Data for analysis
▬▬▬

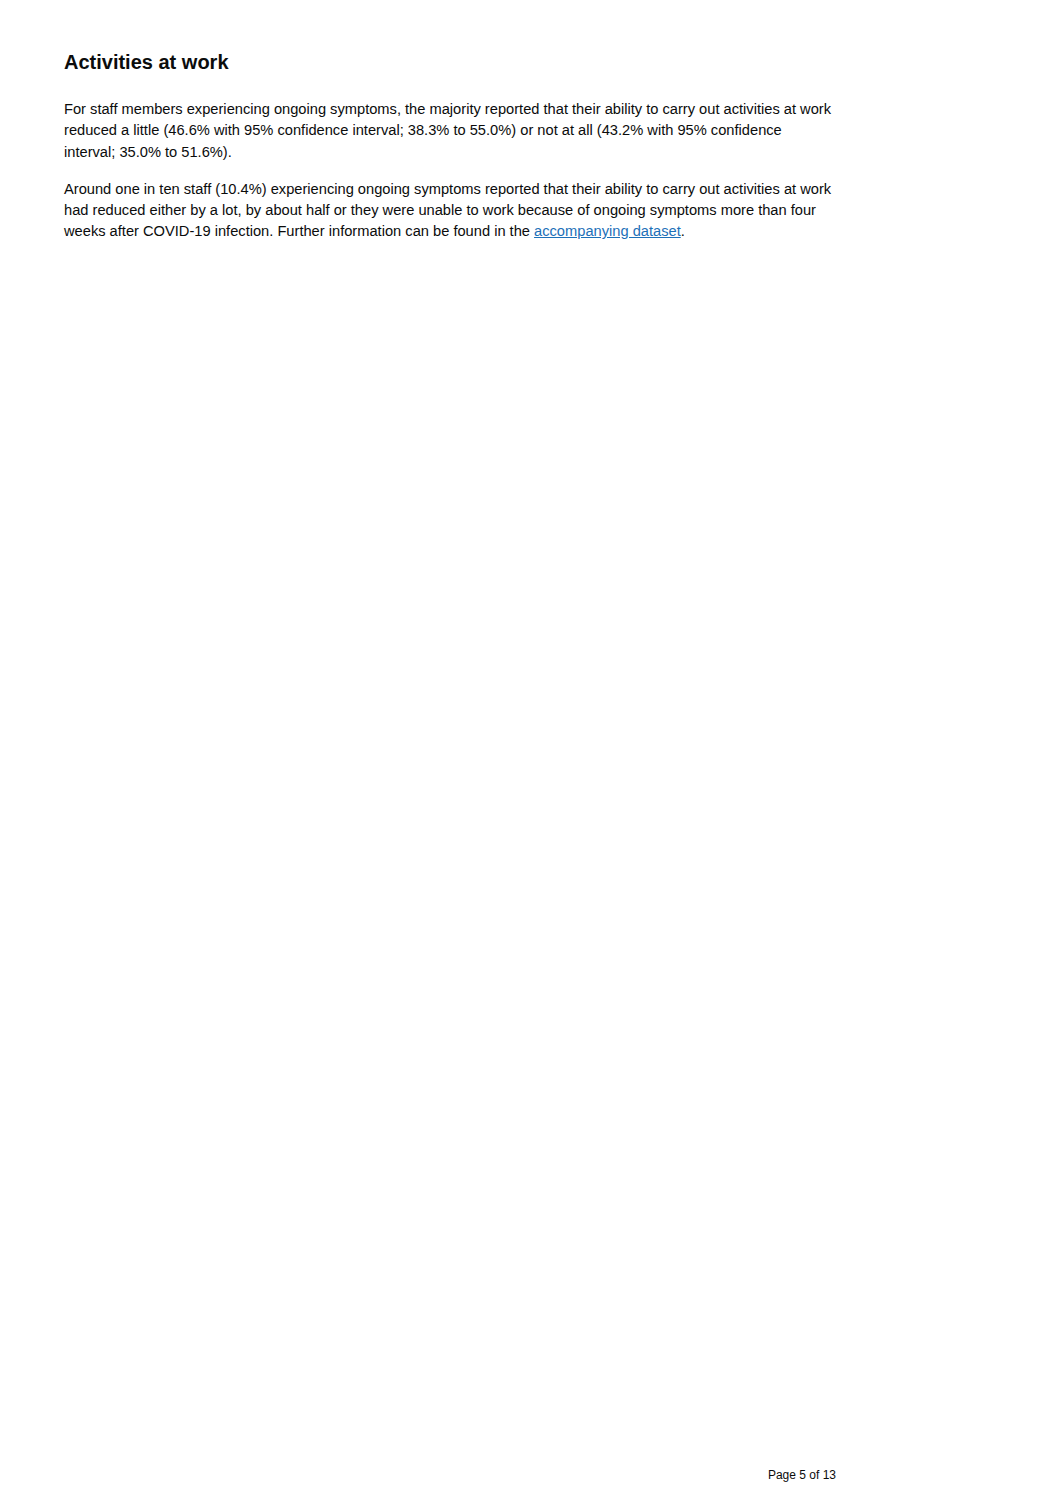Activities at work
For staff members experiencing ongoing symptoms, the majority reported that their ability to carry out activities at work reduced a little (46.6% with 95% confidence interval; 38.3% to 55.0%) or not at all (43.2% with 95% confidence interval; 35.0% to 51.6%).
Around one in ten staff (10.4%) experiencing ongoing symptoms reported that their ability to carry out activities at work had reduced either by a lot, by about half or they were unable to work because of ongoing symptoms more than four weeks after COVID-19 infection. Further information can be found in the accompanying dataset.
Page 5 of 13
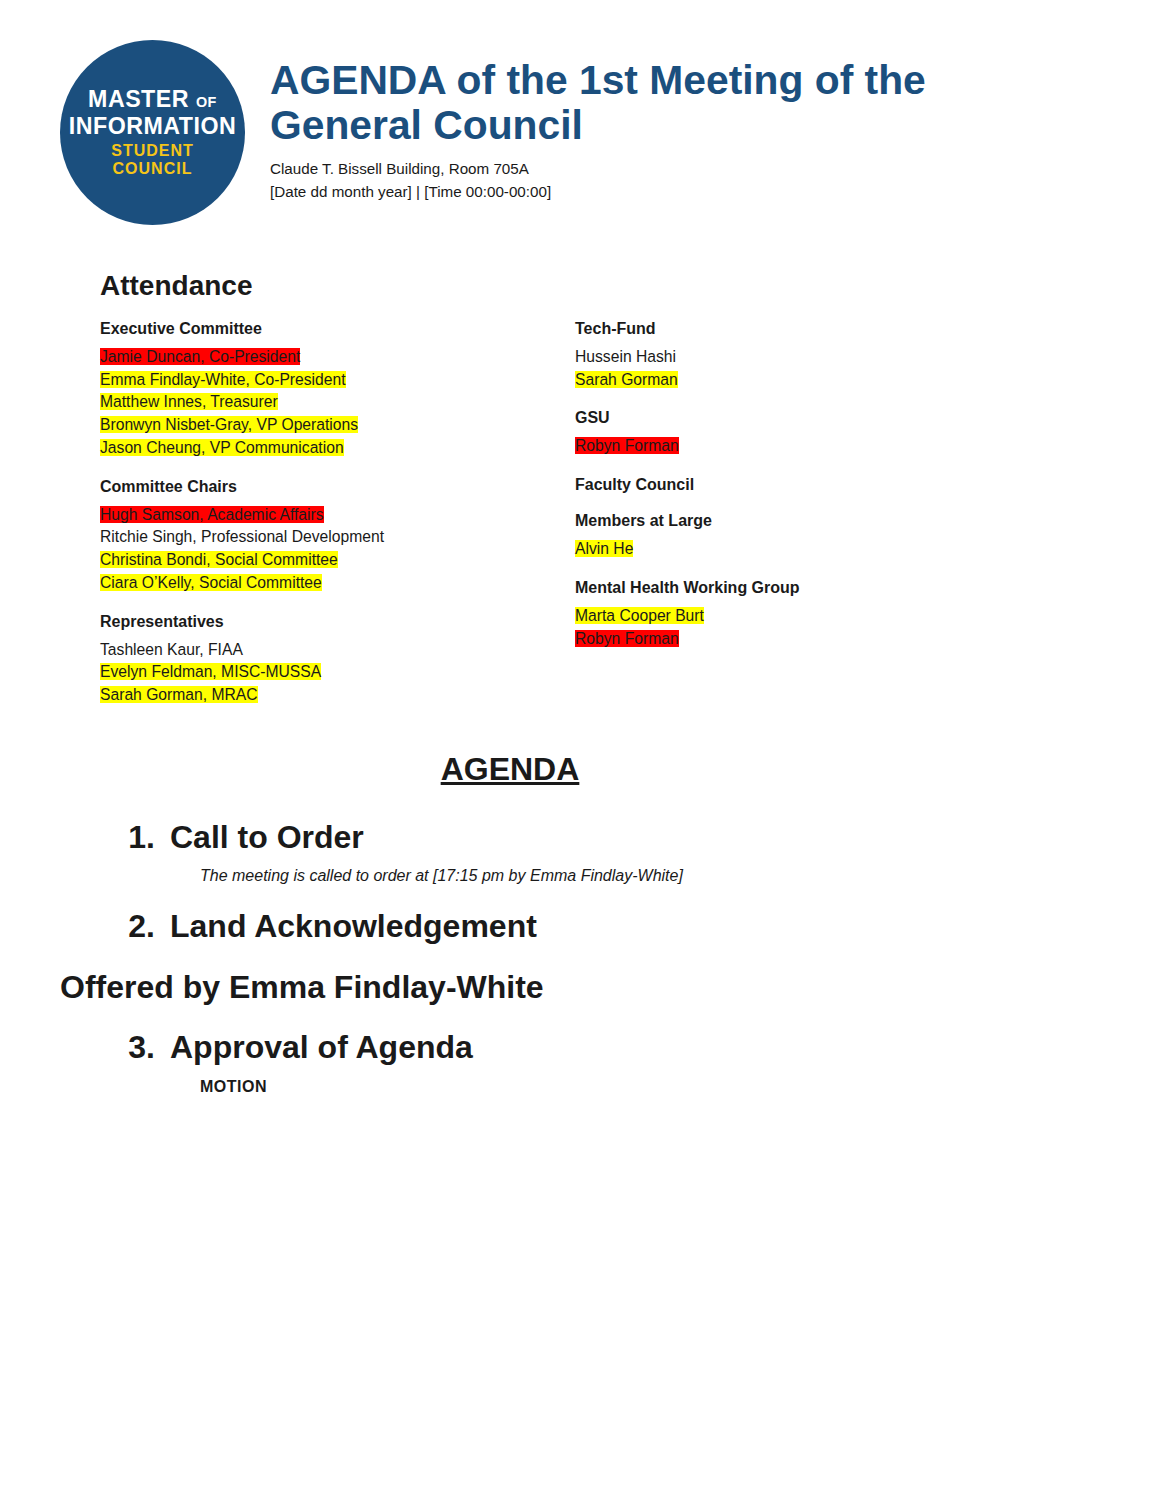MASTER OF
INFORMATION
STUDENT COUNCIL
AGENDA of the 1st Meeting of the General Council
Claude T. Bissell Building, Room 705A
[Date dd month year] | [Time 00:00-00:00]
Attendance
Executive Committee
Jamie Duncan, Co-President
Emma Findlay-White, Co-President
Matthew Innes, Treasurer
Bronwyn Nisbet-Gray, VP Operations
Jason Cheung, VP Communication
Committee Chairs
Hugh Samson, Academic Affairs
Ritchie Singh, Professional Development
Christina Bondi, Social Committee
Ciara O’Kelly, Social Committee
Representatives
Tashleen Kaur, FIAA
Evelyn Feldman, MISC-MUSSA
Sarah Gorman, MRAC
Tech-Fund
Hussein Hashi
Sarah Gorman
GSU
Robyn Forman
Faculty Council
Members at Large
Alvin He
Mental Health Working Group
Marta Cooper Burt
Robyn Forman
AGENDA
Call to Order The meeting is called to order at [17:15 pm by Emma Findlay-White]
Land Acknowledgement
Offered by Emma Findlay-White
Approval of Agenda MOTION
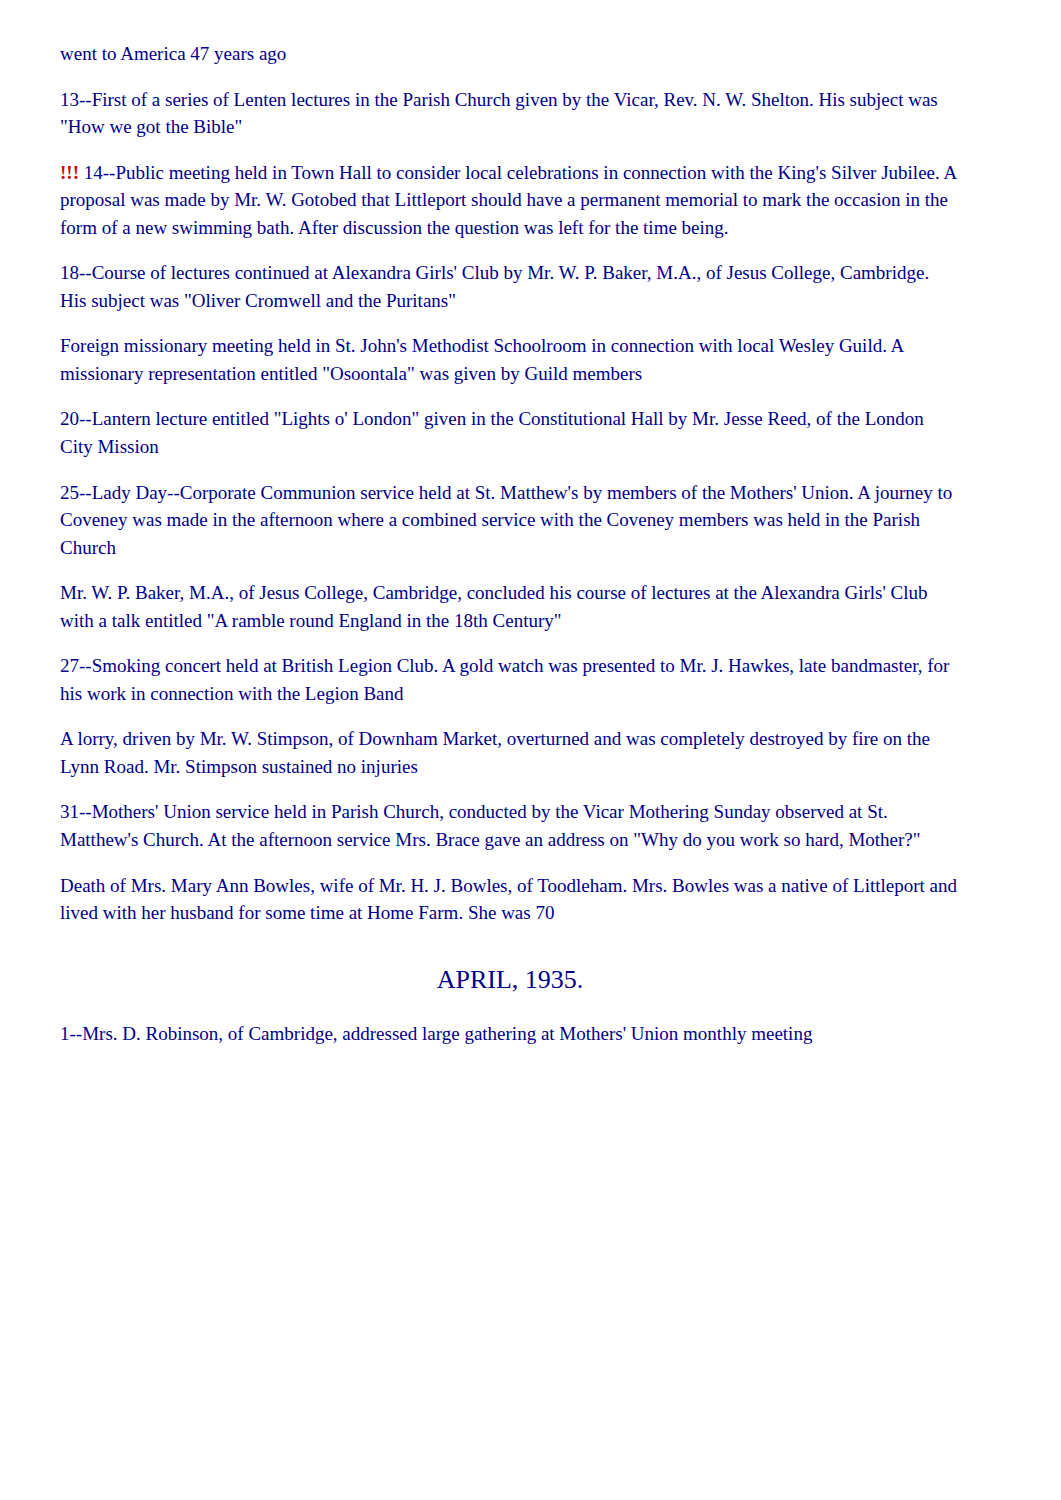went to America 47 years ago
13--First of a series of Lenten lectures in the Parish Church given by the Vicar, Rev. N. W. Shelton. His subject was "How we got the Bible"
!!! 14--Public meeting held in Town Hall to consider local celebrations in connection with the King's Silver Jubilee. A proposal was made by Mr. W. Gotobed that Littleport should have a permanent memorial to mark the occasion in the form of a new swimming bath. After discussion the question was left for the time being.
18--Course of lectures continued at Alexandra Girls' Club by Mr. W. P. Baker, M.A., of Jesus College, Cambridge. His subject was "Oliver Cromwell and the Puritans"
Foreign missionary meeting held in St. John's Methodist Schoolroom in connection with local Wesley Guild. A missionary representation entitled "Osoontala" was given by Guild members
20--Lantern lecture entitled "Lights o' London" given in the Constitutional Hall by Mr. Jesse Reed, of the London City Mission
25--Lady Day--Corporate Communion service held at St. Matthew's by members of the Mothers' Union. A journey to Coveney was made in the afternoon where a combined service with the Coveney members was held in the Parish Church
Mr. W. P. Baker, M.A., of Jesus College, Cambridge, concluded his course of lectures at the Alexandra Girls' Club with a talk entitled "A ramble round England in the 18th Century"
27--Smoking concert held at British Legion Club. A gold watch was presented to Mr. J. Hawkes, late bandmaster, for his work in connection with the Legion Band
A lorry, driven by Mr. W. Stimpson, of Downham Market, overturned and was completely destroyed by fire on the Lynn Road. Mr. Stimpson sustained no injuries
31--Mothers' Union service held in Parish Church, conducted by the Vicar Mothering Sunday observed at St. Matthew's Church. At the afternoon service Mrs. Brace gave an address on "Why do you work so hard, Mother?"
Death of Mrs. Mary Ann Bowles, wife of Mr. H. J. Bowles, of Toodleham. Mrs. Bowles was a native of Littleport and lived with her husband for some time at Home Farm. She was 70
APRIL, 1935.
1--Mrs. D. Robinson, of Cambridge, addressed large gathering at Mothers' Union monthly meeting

▬▬▬

Activity
Leave the pictures out and reproduce exactly the lines from the top of the listing above through the line with "Jamie Duncan, Co-President".

Exercise answer
Activities at work
For staff members experiencing ongoing symptoms, the majority reported that their ability to carry out activities at work reduced a little (46.6% with 95% confidence interval; 38.3% to 55.0%) or not at all (43.2% with 95% confidence interval; 35.0% to 51.6%).
Around one in ten staff (10.4%) experiencing ongoing symptoms reported that their ability to carry out activities at work had reduced either by a lot, by about half or they were unable to work because of ongoing symptoms more than four weeks after COVID-19 infection. Further information can be found in the accompanying dataset.
Page 5 of 13
MASTER OF
INFORMATION
STUDENT COUNCIL
AGENDA of the 1st Meeting of the General Council
Claude T. Bissell Building, Room 705A
[Date dd month year] | [Time 00:00-00:00]
Attendance
Executive Committee
Jamie Duncan, Co-President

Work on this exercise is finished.